Insomma, le guerre confermano la dipendenza dai combustibili fossili.
“I grandi gruppi energetici sono estremamente pragmatici e hanno diversificato nel tempo le fonti di approvvigionamento, con investimenti in tutto il mondo. Quando c’è una crisi da una parte, le grandi compagnie riescono a rifornirsi altrove, in altri settori, in altri contesti. L’indipendenza energetica, alla fine, è più loro che degli Stati. I Paesi del Golfo, in questo momento, sono in difficoltà, perché per loro tutto ruota attorno alla stessa area. I grandi gruppi, invece, hanno proprio la capacità di ribaltare le situazioni e, in molti casi, di guadagnarci. Per gli Stati Uniti si dice molto spesso che vadano in giro per il mondo a fare guerre per il petrolio. In realtà, non è più vero da almeno trent’anni. Semmai intervengono per riequilibrare il mercato, quando questo favorisce troppo altri attori. Oggi gli Stati Uniti sono diventati indipendenti dal punto di vista energetico, grazie al fracking e allo sfruttamento di giacimenti prima considerati inaccessibili. Producono grandi quantità di gas liquido e lo esportano in tutto il mondo, portandolo anche ai tavoli geopolitici come leva: ‘Prendete il nostro gas’. Hanno provato a farlo anche con l’Europa. Per noi è complicato acquistare gas liquido americano, perché i costi di trasporto sono molto elevati, ma una parte già arriva. Quello che sta cercando di fare Trump in modo un po’ maldestro è una strategia costruita dagli Stati Uniti negli ultimi trent’anni, che ha portato a una vera indipendenza energetica”.

Le guerre sottraggono risorse ad altre battaglie, come la lotta alla fame nel mondo.

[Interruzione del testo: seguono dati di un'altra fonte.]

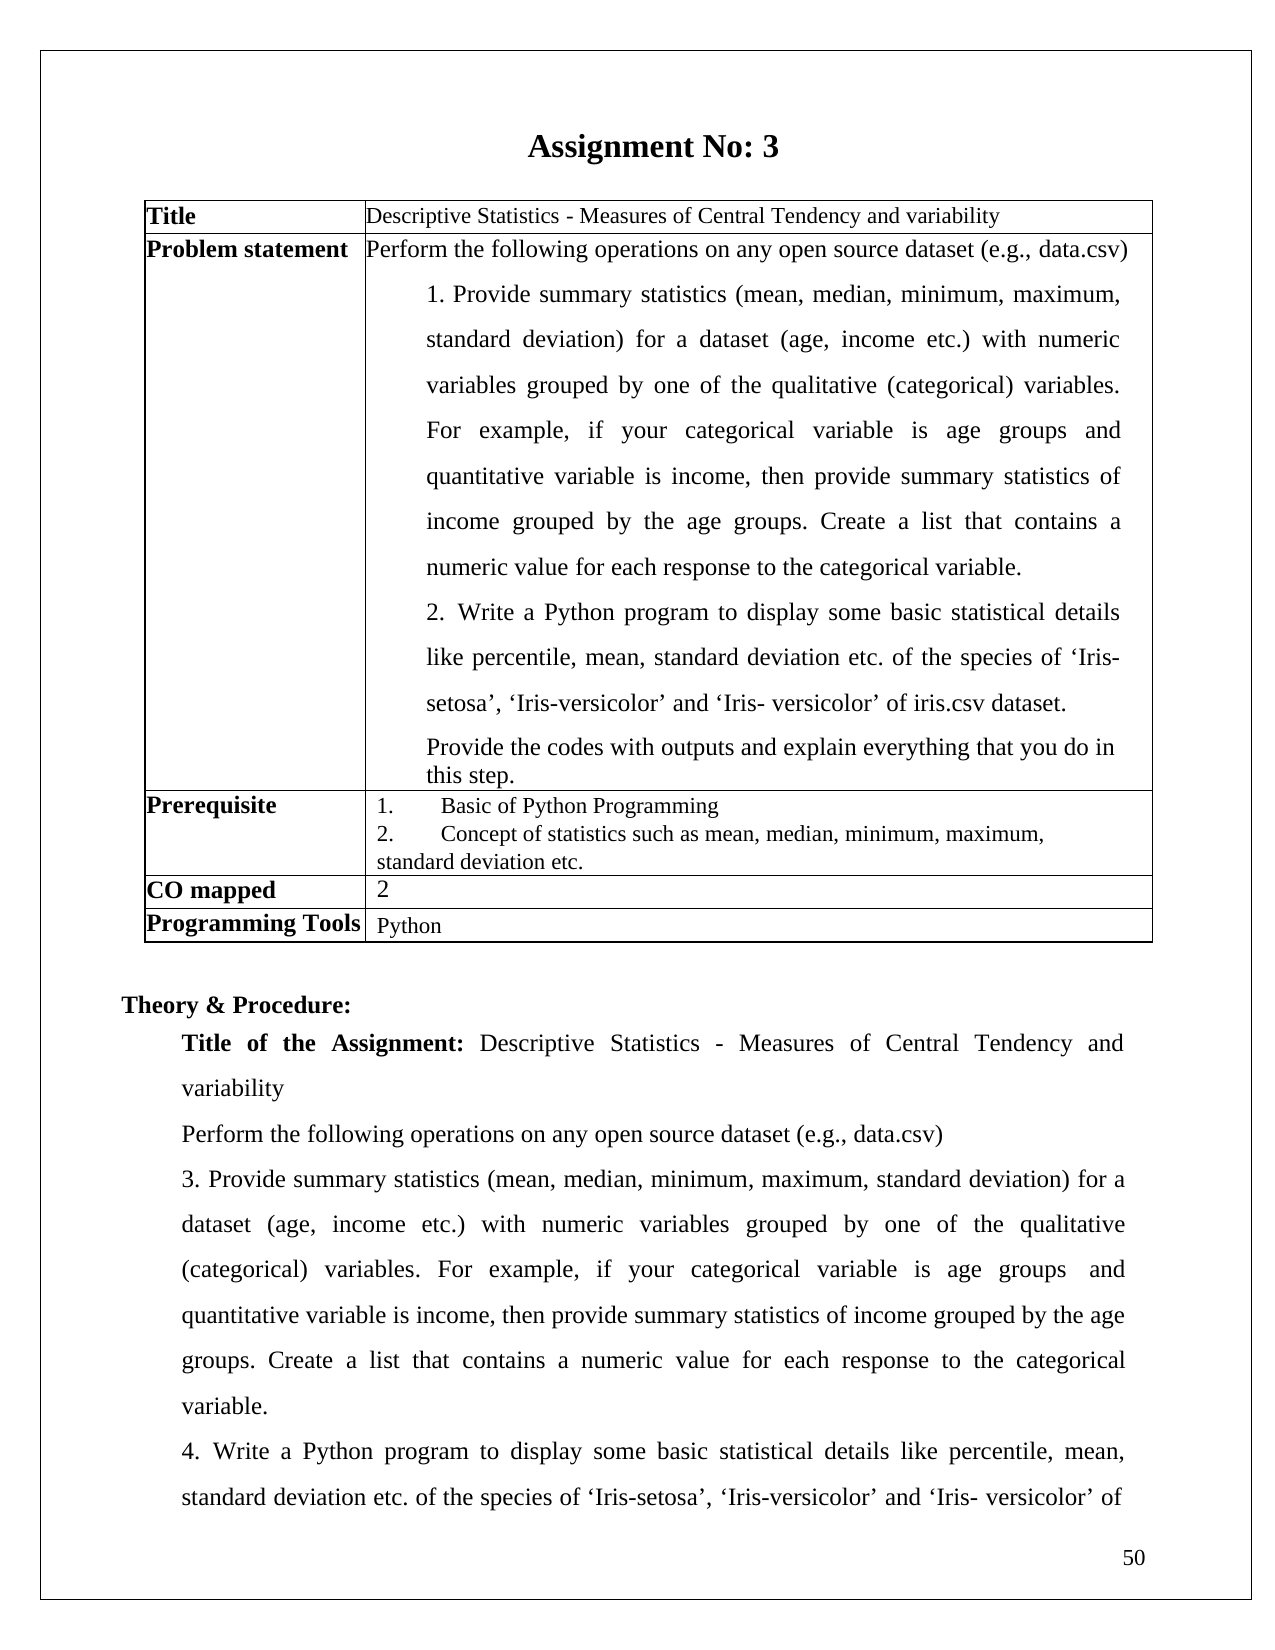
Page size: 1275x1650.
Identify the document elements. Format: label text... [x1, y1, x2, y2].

list Provide summary statistics (mean, median, minimum, maximum, standard deviation) for a dataset (age, income etc.) with numeric variables grouped by one of the qualitative (categorical) variables. For example, if your categorical variable is age groups and quantitative variable is income, then provide summary statistics of income grouped by the age groups. Create a list that contains a numeric value for each response to the categorical variable. [181, 1164, 1126, 1419]
table_cell Python [366, 909, 1152, 941]
table_cell Programming Tools [146, 909, 365, 941]
text Title of the Assignment: Descriptive Statistics - Measures of Central Tendency and variability [181, 1028, 1124, 1102]
list Write a Python program to display some basic statistical details like percentile, mean, standard deviation etc. of the species of ‘Iris-setosa’, ‘Iris-versicolor’ and ‘Iris- versicolor’ of [181, 1436, 1126, 1511]
table_cell 2 [366, 876, 1152, 908]
text Perform the following operations on any open source dataset (e.g., data.csv) [181, 1119, 1251, 1147]
table_cell Problem statement [146, 234, 365, 790]
table_header Descriptive Statistics - Measures of Central Tendency and variability [366, 201, 1152, 233]
subtitle Theory & Procedure: [121, 990, 1251, 1018]
table_cell CO mapped [146, 876, 365, 908]
table_header Title [146, 201, 365, 233]
table_cell Perform the following operations on any open source dataset (e.g., data.csv) Provide summary statistics (mean, median, minimum, maximum, standard deviation) for a dataset (age, income etc.) with numeric variables grouped by one of the qualitative (categorical) variables. For example, if your categorical variable is age groups and quantitative variable is income, then provide summary statistics of income grouped by the age groups. Create a list that contains a numeric value for each response to the categorical variable. Write a Python program to display some basic statistical details like percentile, mean, standard deviation etc. of the species of ‘Iris- setosa’, ‘Iris-versicolor’ and ‘Iris- versicolor’ of iris.csv dataset. Provide the codes with outputs and explain everything that you do in this step. [366, 234, 1152, 790]
table_cell Prerequisite [146, 791, 365, 874]
table_cell Basic of Python Programming Concept of statistics such as mean, median, minimum, maximum, standard deviation etc. [366, 791, 1152, 874]
subtitle Assignment No: 3 [188, 126, 1118, 165]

“La guerra all’Iran sta costando agli Stati Uniti più di un miliardo di dollari al giorno, in un mese oltre 30 miliardi, la cifra stimata come sufficiente dalla onlus Oxfam per risolvere la fame nel mondo. Si tratta di un dato in parte simbolico, perché oggi produciamo già più cibo di quanto sarebbe necessario: quei 30 miliardi servirebbero a rendere equa la distribuzione. I grandi numeri, sia ambientali sia economici, sono difficili da interpretare: servono strumenti per orientarci. Il punto è proprio questo: capire le scale, le unità di misura, metterle in proporzione e cogliere le dimensioni reali dei fenomeni, per i conflitti sia in termini di vittime sia di danni ambientali. Oggi viviamo in una ‘policrisi’, con molte crisi sovrapposte: prevedere in quali condizioni potremo trovarci a vivere tra dieci, venti o cento anni diventa complicato. Eppure, un modo per salvarci c’è, altrimenti l’umanità si sarebbe già estinta. Abbiamo superato enormi crisi storiche, anche recenti: basti pensare alle armi nucleari. La svolta sta probabilmente nel guardare più lontano nel tempo. Certo, se la classe dirigente è tutta over 70, non è facile. Ma il futuro si costruisce oggi: i fili che tiriamo ora si diramano nel tempo. La chiave, quindi, è capire le proporzioni corrette dei problemi e imparare a leggerli nel lungo periodo”.